- _Work task_
Find the string "dout" in the listing below and return each line it appears in.

- _Input for this task_
- - - - - - -

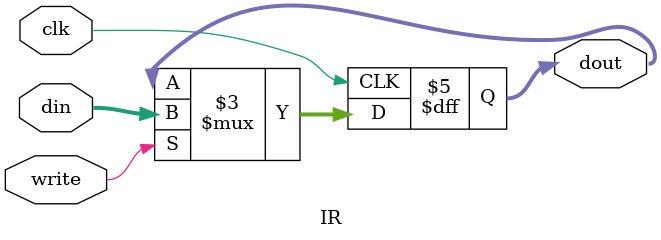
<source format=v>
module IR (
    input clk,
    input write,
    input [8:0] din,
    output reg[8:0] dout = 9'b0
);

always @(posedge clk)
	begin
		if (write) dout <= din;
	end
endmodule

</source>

- - - - - - -

- _Response to this task_
    output reg[8:0] dout = 9'b0
		if (write) dout <= din;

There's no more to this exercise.